Think of it like opening a saved document:
- It takes the byte array created by the Serialize method
- It rebuilds all the settings, coefficients, and the list of selected features
- The model is then ready to use for making predictions
This allows you to:
- Use a previously trained model without having to train it again
- Load models that others have shared with you
- Use the same model across different applications
GetModelType()
Returns the type identifier for this regression model.
protected override ModelType GetModelType()
Returns
- ModelType
The model type identifier for stepwise regression.
Remarks
This method returns the enum value that identifies this model as a stepwise regression model. This is used for model identification in serialization/deserialization and for logging purposes.
For Beginners: This method simply tells the system what kind of model this is.
It's like a name tag for the model that says "I am a stepwise regression model." This is useful when:
- Saving the model to a file
- Loading a model from a file
- Logging information about the model
You generally won't need to call this method directly in your code.
Predict(Matrix<T>)
Makes predictions using only the selected features from the input matrix.
public override Vector<T> Predict(Matrix<T> input)
Parameters
inputMatrix<T>The input feature matrix to make predictions on.
Returns
- Vector<T>
A vector of predicted values.
Remarks
This method filters the input matrix to only include the selected features before making predictions. This is necessary because stepwise regression selects a subset of features during training.
Serialize()
Serializes the stepwise regression model to a byte array for storage or transmission.
public override byte[] Serialize()
Returns
- byte[]
A byte array containing the serialized model data.
Remarks
This method converts the model, including its coefficients, selected features, and configuration options, into a byte array. This enables the model to be saved to a file, stored in a database, or transmitted over a network.
For Beginners: This method saves the model to computer memory so you can use it later.
Think of it like taking a snapshot of the model:
- It captures all the important values, settings, and the list of selected features
- It converts them into a format that can be easily stored
- The resulting byte array can be saved to a file or database
This is useful when you want to:
- Train the model once and use it many times
- Share the model with others
- Use the model in a different application
Train(Matrix<T>, Vector<T>)
Trains the stepwise regression model using the provided input features and target values.
public override void Train(Matrix<T> x, Vector<T> y)
Parameters
xMatrix<T>The input feature matrix, where rows represent observations and columns represent features.
yVector<T>The target values vector, containing the actual output values that the model should learn to predict.
Remarks
This method implements the stepwise regression algorithm for feature selection. It: 1. Validates the input data 2. Performs either forward selection or backward elimination based on the specified method 3. Trains a final multiple regression model using only the selected features
The result is a model that uses a subset of the original features, potentially improving both interpretability and predictive performance.
For Beginners: This method discovers which features are most important and builds your model.
The training process works like this:
If using forward selection:
- Start with an empty recipe (no features)

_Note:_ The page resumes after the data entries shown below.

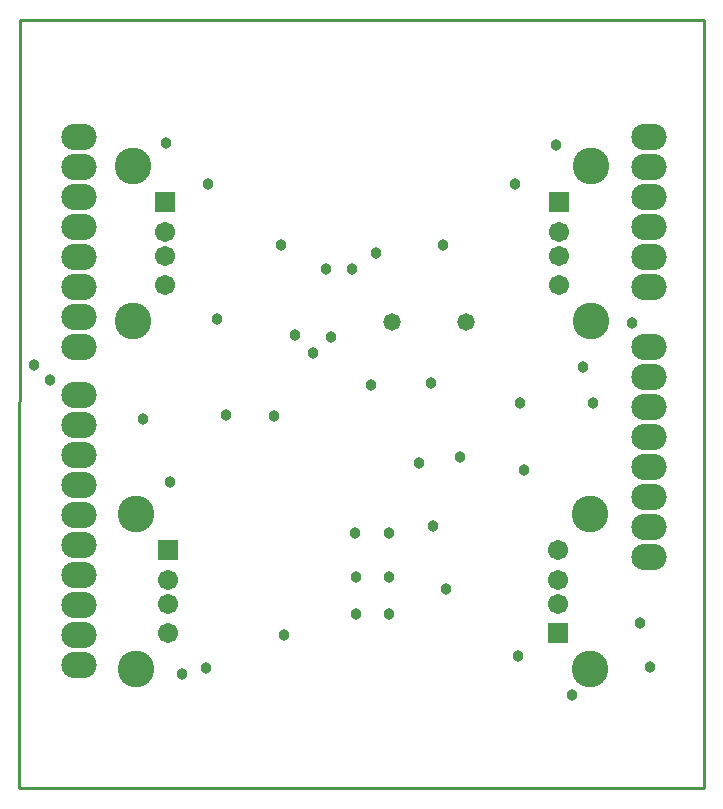
<source format=gbs>
G04 Layer_Color=8150272*
%FSLAX25Y25*%
%MOIN*%
G70*
G01*
G75*
%ADD24C,0.01000*%
%ADD53C,0.06706*%
%ADD54R,0.06706X0.06706*%
%ADD55C,0.12217*%
%ADD56O,0.11800X0.08800*%
%ADD57C,0.03800*%
%ADD58C,0.05800*%
D24*
X175000Y255500D02*
X400500D01*
X403500D01*
Y511500D01*
X175500D02*
X403500D01*
X175000Y255500D02*
X175500Y511500D01*
D53*
X355165Y440937D02*
D03*
Y423220D02*
D03*
Y433063D02*
D03*
X223835Y440937D02*
D03*
Y423220D02*
D03*
Y433063D02*
D03*
X354665Y317063D02*
D03*
Y334780D02*
D03*
Y324937D02*
D03*
X224835D02*
D03*
Y307221D02*
D03*
Y317063D02*
D03*
D54*
X355165Y450779D02*
D03*
X223835D02*
D03*
X354665Y307221D02*
D03*
X224835Y334780D02*
D03*
D55*
X365835Y462866D02*
D03*
Y411134D02*
D03*
X213165Y462866D02*
D03*
Y411134D02*
D03*
X365335Y295134D02*
D03*
Y346866D02*
D03*
X214165D02*
D03*
Y295134D02*
D03*
D56*
X195000Y472500D02*
D03*
Y346500D02*
D03*
Y336500D02*
D03*
Y326500D02*
D03*
Y316500D02*
D03*
Y306500D02*
D03*
Y296500D02*
D03*
Y356500D02*
D03*
Y366500D02*
D03*
Y376500D02*
D03*
Y386500D02*
D03*
Y452500D02*
D03*
Y442500D02*
D03*
Y432500D02*
D03*
Y422500D02*
D03*
Y412500D02*
D03*
Y402500D02*
D03*
Y462500D02*
D03*
X385000Y402500D02*
D03*
Y392500D02*
D03*
Y332500D02*
D03*
Y342500D02*
D03*
Y352500D02*
D03*
Y362500D02*
D03*
Y372500D02*
D03*
Y382500D02*
D03*
Y472500D02*
D03*
Y462500D02*
D03*
Y452500D02*
D03*
Y442500D02*
D03*
Y432500D02*
D03*
Y422500D02*
D03*
D57*
X294000Y434000D02*
D03*
X238000Y457000D02*
D03*
X279000Y406000D02*
D03*
X312500Y390500D02*
D03*
X292500Y390000D02*
D03*
X343500Y361500D02*
D03*
X342000Y384000D02*
D03*
X366500D02*
D03*
X216500Y378500D02*
D03*
X359500Y286500D02*
D03*
X341500Y299500D02*
D03*
X313000Y343000D02*
D03*
X241000Y412000D02*
D03*
X286000Y428500D02*
D03*
X277500D02*
D03*
X267000Y406500D02*
D03*
X273000Y400500D02*
D03*
X298500Y326000D02*
D03*
X287500Y313500D02*
D03*
X316500Y436500D02*
D03*
X262500D02*
D03*
X225500Y357500D02*
D03*
X385500Y296000D02*
D03*
X382000Y310500D02*
D03*
X322000Y366000D02*
D03*
X308500Y364000D02*
D03*
X317500Y322000D02*
D03*
X263500Y306500D02*
D03*
X379500Y410500D02*
D03*
X363000Y396000D02*
D03*
X298500Y313500D02*
D03*
X287500Y326000D02*
D03*
X298500Y340500D02*
D03*
X287000D02*
D03*
X185500Y391500D02*
D03*
X180000Y396500D02*
D03*
X260000Y379500D02*
D03*
X244000Y380000D02*
D03*
X224000Y470500D02*
D03*
X229500Y293500D02*
D03*
X237500Y295500D02*
D03*
X340500Y457000D02*
D03*
X354000Y470000D02*
D03*
D58*
X299500Y411000D02*
D03*
X324000D02*
D03*
M02*

</source>
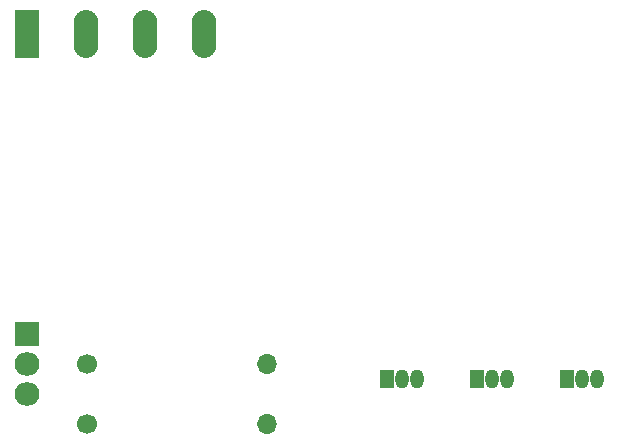
<source format=gbr>
%TF.GenerationSoftware,KiCad,Pcbnew,5.1.6*%
%TF.CreationDate,2020-11-23T13:40:36+00:00*%
%TF.ProjectId,LEDs,4c454473-2e6b-4696-9361-645f70636258,rev?*%
%TF.SameCoordinates,Original*%
%TF.FileFunction,Soldermask,Bot*%
%TF.FilePolarity,Negative*%
%FSLAX46Y46*%
G04 Gerber Fmt 4.6, Leading zero omitted, Abs format (unit mm)*
G04 Created by KiCad (PCBNEW 5.1.6) date 2020-11-23 13:40:36*
%MOMM*%
%LPD*%
G01*
G04 APERTURE LIST*
%ADD10O,2.100000X2.005000*%
%ADD11R,2.100000X2.005000*%
%ADD12O,1.700000X1.700000*%
%ADD13C,1.700000*%
%ADD14R,1.150000X1.600000*%
%ADD15O,1.150000X1.600000*%
%ADD16O,2.080000X4.060000*%
%ADD17R,2.080000X4.060000*%
G04 APERTURE END LIST*
D10*
%TO.C,U1*%
X132080000Y-106680000D03*
X132080000Y-104140000D03*
D11*
X132080000Y-101600000D03*
%TD*%
D12*
%TO.C,R2*%
X152400000Y-109220000D03*
D13*
X137160000Y-109220000D03*
%TD*%
D12*
%TO.C,R1*%
X152400000Y-104140000D03*
D13*
X137160000Y-104140000D03*
%TD*%
D14*
%TO.C,Q3*%
X162560000Y-105410000D03*
D15*
X165100000Y-105410000D03*
X163830000Y-105410000D03*
%TD*%
D14*
%TO.C,Q2*%
X170180000Y-105410000D03*
D15*
X172720000Y-105410000D03*
X171450000Y-105410000D03*
%TD*%
D14*
%TO.C,Q1*%
X177800000Y-105410000D03*
D15*
X180340000Y-105410000D03*
X179070000Y-105410000D03*
%TD*%
D16*
%TO.C,J1*%
X142080000Y-76200000D03*
X147080000Y-76200000D03*
X137080000Y-76200000D03*
D17*
X132080000Y-76200000D03*
%TD*%
M02*

</source>
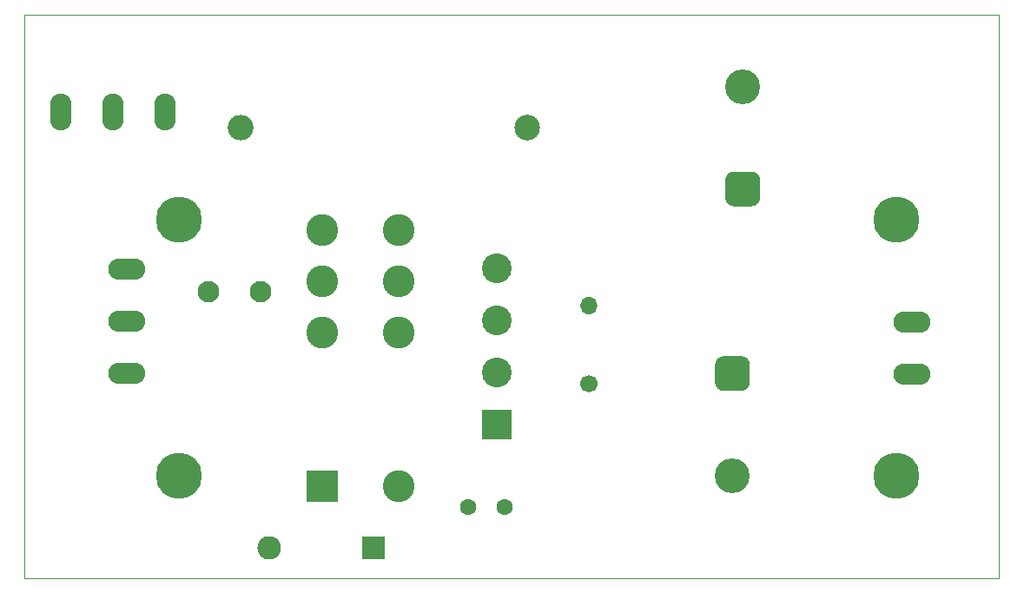
<source format=gbr>
G04 #@! TF.GenerationSoftware,KiCad,Pcbnew,(5.1.6)-1*
G04 #@! TF.CreationDate,2020-05-22T14:14:26+02:00*
G04 #@! TF.ProjectId,rect4,72656374-342e-46b6-9963-61645f706362,rev?*
G04 #@! TF.SameCoordinates,PX17d7840PYaba9500*
G04 #@! TF.FileFunction,Soldermask,Top*
G04 #@! TF.FilePolarity,Negative*
%FSLAX46Y46*%
G04 Gerber Fmt 4.6, Leading zero omitted, Abs format (unit mm)*
G04 Created by KiCad (PCBNEW (5.1.6)-1) date 2020-05-22 14:14:26*
%MOMM*%
%LPD*%
G01*
G04 APERTURE LIST*
G04 #@! TA.AperFunction,Profile*
%ADD10C,0.050000*%
G04 #@! TD*
%ADD11O,2.100000X3.600000*%
%ADD12C,4.500000*%
%ADD13O,1.700000X1.700000*%
%ADD14C,1.700000*%
%ADD15O,2.500000X2.500000*%
%ADD16C,2.500000*%
%ADD17C,3.100000*%
%ADD18R,3.100000X3.100000*%
%ADD19O,3.600000X2.100000*%
%ADD20C,1.600000*%
%ADD21C,2.100000*%
%ADD22R,2.900000X2.900000*%
%ADD23C,2.900000*%
%ADD24O,2.300000X2.300000*%
%ADD25R,2.300000X2.300000*%
%ADD26C,3.400000*%
G04 APERTURE END LIST*
D10*
X0Y55000000D02*
X95000000Y55000000D01*
X0Y0D02*
X0Y55000000D01*
X5000000Y0D02*
X0Y0D01*
X95000000Y0D02*
X95000000Y55000000D01*
X5000000Y0D02*
X95000000Y0D01*
D11*
G04 #@! TO.C,J4*
X13660000Y45500000D03*
X8580000Y45500000D03*
X3500000Y45500000D03*
G04 #@! TD*
D12*
G04 #@! TO.C,U4*
X85000000Y35000000D03*
G04 #@! TD*
G04 #@! TO.C,U3*
X15000000Y35000000D03*
G04 #@! TD*
G04 #@! TO.C,U2*
X85000000Y10000000D03*
G04 #@! TD*
G04 #@! TO.C,U1*
X15000000Y10000000D03*
G04 #@! TD*
D13*
G04 #@! TO.C,R2*
X55000000Y26620000D03*
D14*
X55000000Y19000000D03*
G04 #@! TD*
D15*
G04 #@! TO.C,R1*
X21060000Y44000000D03*
D16*
X49000000Y44000000D03*
G04 #@! TD*
D17*
G04 #@! TO.C,K1*
X29000000Y34000000D03*
X36500000Y29000000D03*
X29000000Y24000000D03*
X36500000Y24000000D03*
X36500000Y34000000D03*
X29000000Y29000000D03*
X36500000Y9000000D03*
D18*
X29000000Y9000000D03*
G04 #@! TD*
D19*
G04 #@! TO.C,J3*
X86500000Y19920000D03*
X86500000Y25000000D03*
G04 #@! TD*
D20*
G04 #@! TO.C,J2*
X43250000Y7000000D03*
X46750000Y7000000D03*
G04 #@! TD*
D19*
G04 #@! TO.C,J1*
X10000000Y30160000D03*
X10000000Y25080000D03*
X10000000Y20000000D03*
G04 #@! TD*
D21*
G04 #@! TO.C,F1*
X17920000Y28010000D03*
X23000000Y28000000D03*
G04 #@! TD*
D22*
G04 #@! TO.C,D2*
X46000000Y15000000D03*
D23*
X46000000Y20080000D03*
X46000000Y25160000D03*
X46000000Y30240000D03*
G04 #@! TD*
D24*
G04 #@! TO.C,D1*
X23840000Y3000000D03*
D25*
X34000000Y3000000D03*
G04 #@! TD*
G04 #@! TO.C,C2*
G36*
G01*
X70850000Y36300000D02*
X69150000Y36300000D01*
G75*
G02*
X68300000Y37150000I0J850000D01*
G01*
X68300000Y38850000D01*
G75*
G02*
X69150000Y39700000I850000J0D01*
G01*
X70850000Y39700000D01*
G75*
G02*
X71700000Y38850000I0J-850000D01*
G01*
X71700000Y37150000D01*
G75*
G02*
X70850000Y36300000I-850000J0D01*
G01*
G37*
D26*
X70000000Y48000000D03*
G04 #@! TD*
G04 #@! TO.C,C1*
G36*
G01*
X68150000Y21700000D02*
X69850000Y21700000D01*
G75*
G02*
X70700000Y20850000I0J-850000D01*
G01*
X70700000Y19150000D01*
G75*
G02*
X69850000Y18300000I-850000J0D01*
G01*
X68150000Y18300000D01*
G75*
G02*
X67300000Y19150000I0J850000D01*
G01*
X67300000Y20850000D01*
G75*
G02*
X68150000Y21700000I850000J0D01*
G01*
G37*
X69000000Y10000000D03*
G04 #@! TD*
M02*

</source>
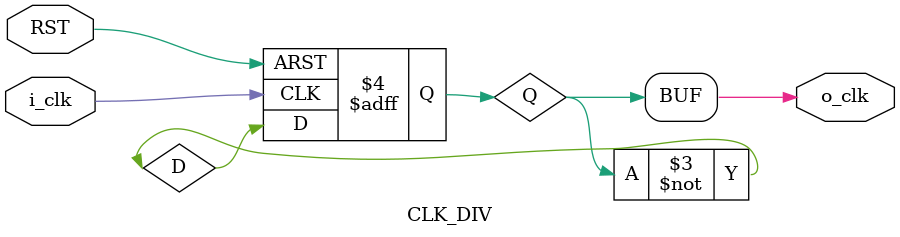
<source format=v>
module CLK_DIV(input i_clk,
input RST,
output o_clk);
reg Q;
wire D;
always @(posedge i_clk or negedge RST)
 if(!RST)
  begin
	Q<=1'b0;
  end
  else
   begin
	Q<=D;
   end
assign D = ~Q;
assign o_clk = Q;
endmodule
</source>
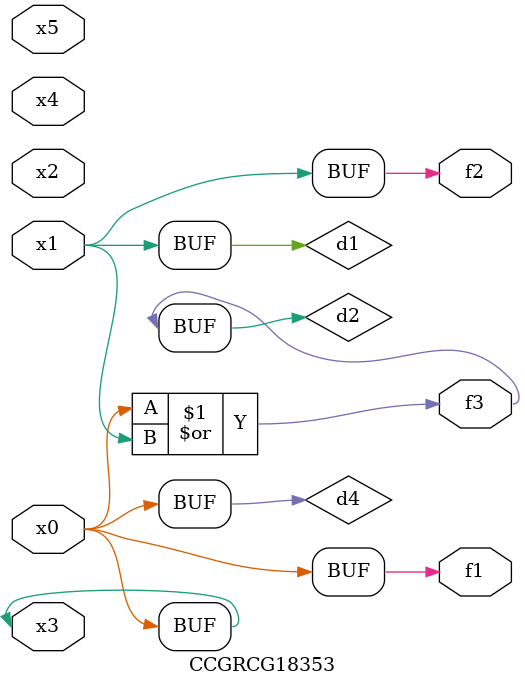
<source format=v>
module CCGRCG18353(
	input x0, x1, x2, x3, x4, x5,
	output f1, f2, f3
);

	wire d1, d2, d3, d4;

	and (d1, x1);
	or (d2, x0, x1);
	nand (d3, x0, x5);
	buf (d4, x0, x3);
	assign f1 = d4;
	assign f2 = d1;
	assign f3 = d2;
endmodule

</source>
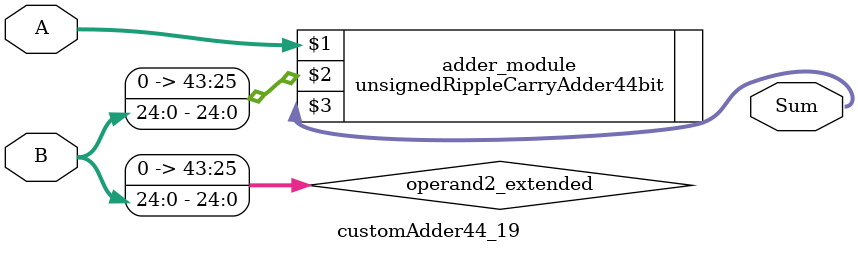
<source format=v>
module customAdder44_19(
                        input [43 : 0] A,
                        input [24 : 0] B,
                        
                        output [44 : 0] Sum
                );

        wire [43 : 0] operand2_extended;
        
        assign operand2_extended =  {19'b0, B};
        
        unsignedRippleCarryAdder44bit adder_module(
            A,
            operand2_extended,
            Sum
        );
        
        endmodule
        
</source>
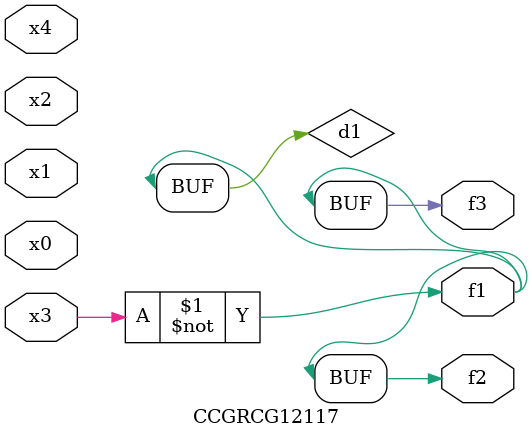
<source format=v>
module CCGRCG12117(
	input x0, x1, x2, x3, x4,
	output f1, f2, f3
);

	wire d1, d2;

	xnor (d1, x3);
	not (d2, x1);
	assign f1 = d1;
	assign f2 = d1;
	assign f3 = d1;
endmodule

</source>
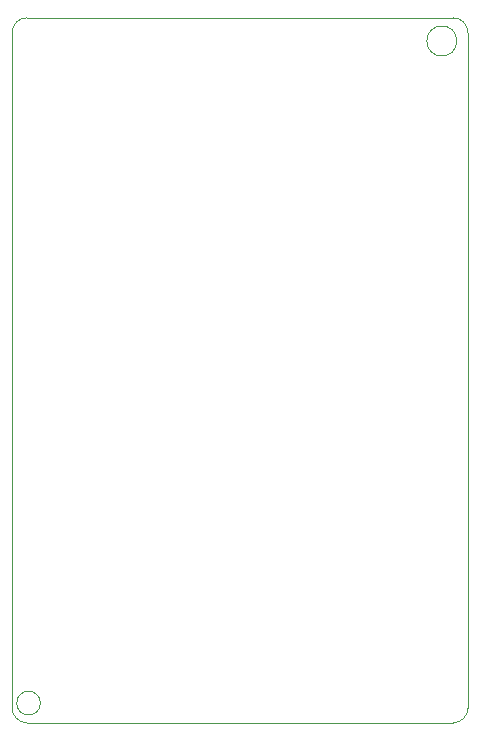
<source format=gbr>
%TF.GenerationSoftware,KiCad,Pcbnew,7.0.9-7.0.9~ubuntu22.04.1*%
%TF.CreationDate,2023-12-29T16:16:38+05:30*%
%TF.ProjectId,ulpLoRa_charge controller HAT,756c704c-6f52-4615-9f63-686172676520,rev?*%
%TF.SameCoordinates,Original*%
%TF.FileFunction,Profile,NP*%
%FSLAX46Y46*%
G04 Gerber Fmt 4.6, Leading zero omitted, Abs format (unit mm)*
G04 Created by KiCad (PCBNEW 7.0.9-7.0.9~ubuntu22.04.1) date 2023-12-29 16:16:38*
%MOMM*%
%LPD*%
G01*
G04 APERTURE LIST*
%TA.AperFunction,Profile*%
%ADD10C,0.100000*%
%TD*%
G04 APERTURE END LIST*
D10*
X128778000Y-58018000D02*
X164846000Y-58018000D01*
X164846000Y-117708000D02*
G75*
G03*
X166116000Y-116438000I0J1270000D01*
G01*
X127508000Y-116438000D02*
G75*
G03*
X128778000Y-117708000I1270000J0D01*
G01*
X166116000Y-59288000D02*
G75*
G03*
X164846000Y-58018000I-1270000J0D01*
G01*
X166116000Y-59288000D02*
X166116000Y-116438000D01*
X128778000Y-58018000D02*
G75*
G03*
X127508000Y-59288000I0J-1270000D01*
G01*
X164846000Y-117708000D02*
X128778000Y-117708000D01*
X165167749Y-59982251D02*
G75*
G03*
X165167749Y-59982251I-1270000J0D01*
G01*
X127508000Y-116438000D02*
X127508000Y-59288000D01*
X129905000Y-116041000D02*
G75*
G03*
X129905000Y-116041000I-1000000J0D01*
G01*
M02*

</source>
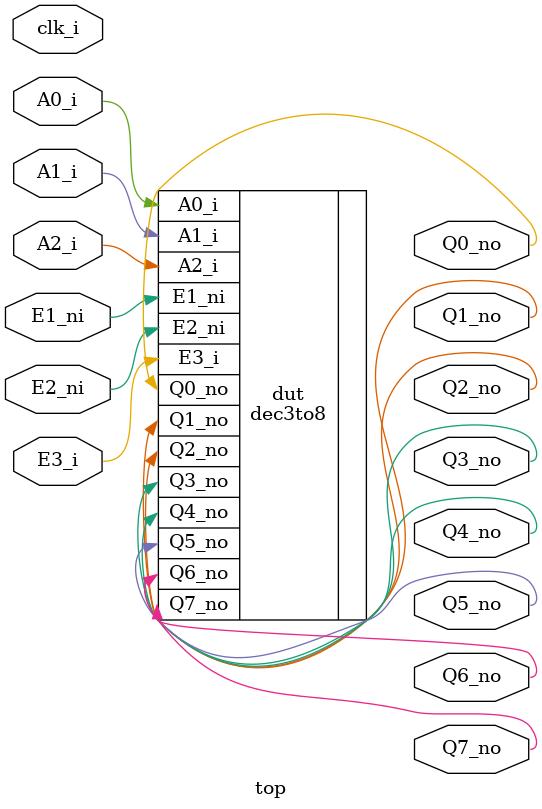
<source format=sv>
/* verilator lint_off UNUSED */
module top (
    //input 
    input logic clk_i,
    input logic E1_ni,E2_ni,E3_i,
    input logic A0_i,A1_i,A2_i,
    //output
    output logic Q0_no,Q1_no,Q2_no,Q3_no,Q4_no,Q5_no,Q6_no,Q7_no
);
    dec3to8 dut (
    	.E1_ni   (E1_ni),
    	.E2_ni   (E2_ni),
    	.E3_i    (E3_i),
    	.A0_i    (A0_i),
    	.A1_i    (A1_i),
    	.A2_i    (A2_i),
    	.Q0_no   (Q0_no),
    	.Q1_no   (Q1_no),
    	.Q2_no   (Q2_no),
    	.Q3_no   (Q3_no),
    	.Q4_no   (Q4_no),
    	.Q5_no   (Q5_no),
    	.Q6_no   (Q6_no),
    	.Q7_no   (Q7_no)
    );
endmodule : top

</source>
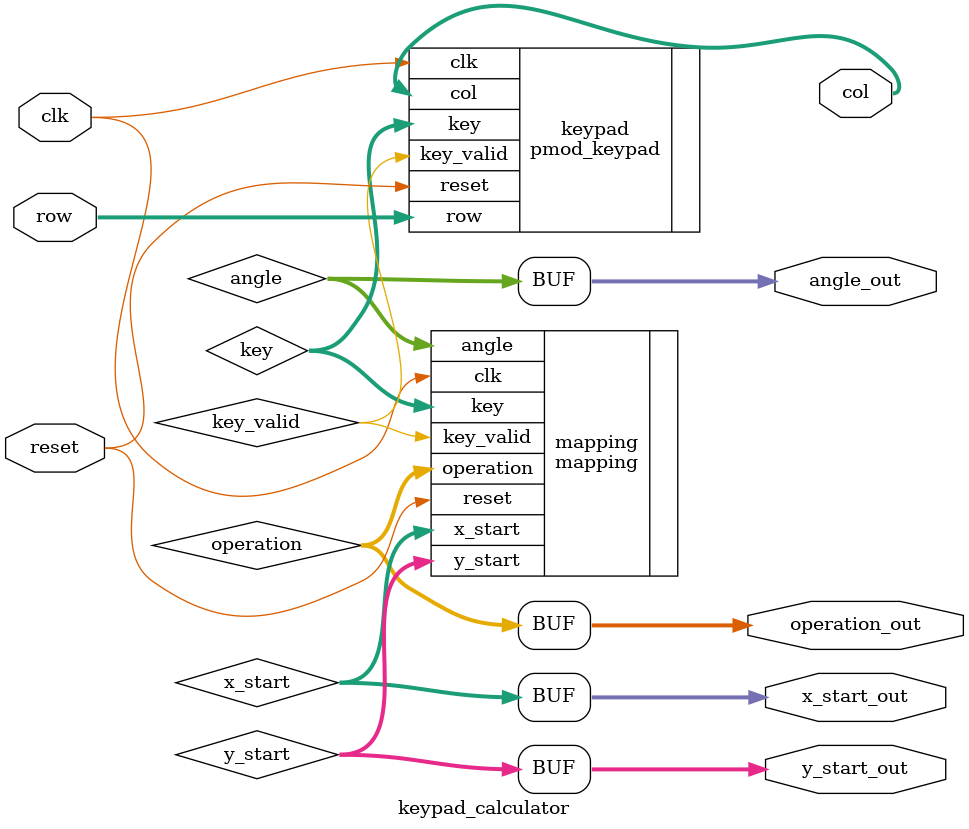
<source format=v>
module keypad_calculator(
    input clk,              
    input reset,            
    input [3:0] row,       
    
    output [3:0] col,       
    
    output [31:0] angle_out,
    output [21:0] x_start_out,
    output [21:0] y_start_out,
    output [1:0] operation_out

);

    wire [3:0] key;
    wire       key_valid;
    wire [1:0] operation;
    wire [31:0] angle;
    wire [21:0] x_start, y_start;
    

    pmod_keypad keypad (
        .clk(clk),
        .reset(reset),

        .row(row),
        .col(col),

        .key(key),
        .key_valid(key_valid)
    );
    
    mapping mapping (
        .clk(clk),
        .reset(reset),

        .key(key),
        .key_valid(key_valid),


        .angle(angle),
        .x_start(x_start),
        .y_start(y_start),
        .operation(operation)

    );
    
    assign operation_out = operation;
    assign angle_out = angle;
    assign x_start_out = x_start;
    assign y_start_out = y_start;
endmodule

</source>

- Try adding each available ingredient, one at a time
- Keep the ingredient that improves your recipe the most
- Repeat until adding more ingredients doesn't help much
If using backward elimination:
- Start with all ingredients in your recipe (all features)
- Try removing each ingredient, one at a time
- Remove the ingredient that hurts your recipe the least
- Repeat until removing more ingredients would harm the recipe too much
Finally, create a model using only the best ingredients (selected features)
This process helps you create a simpler, more efficient model that focuses only on the most important factors affecting your predictions.
Exceptions
- NotSupportedException
Thrown when an unsupported stepwise method is specified in the options.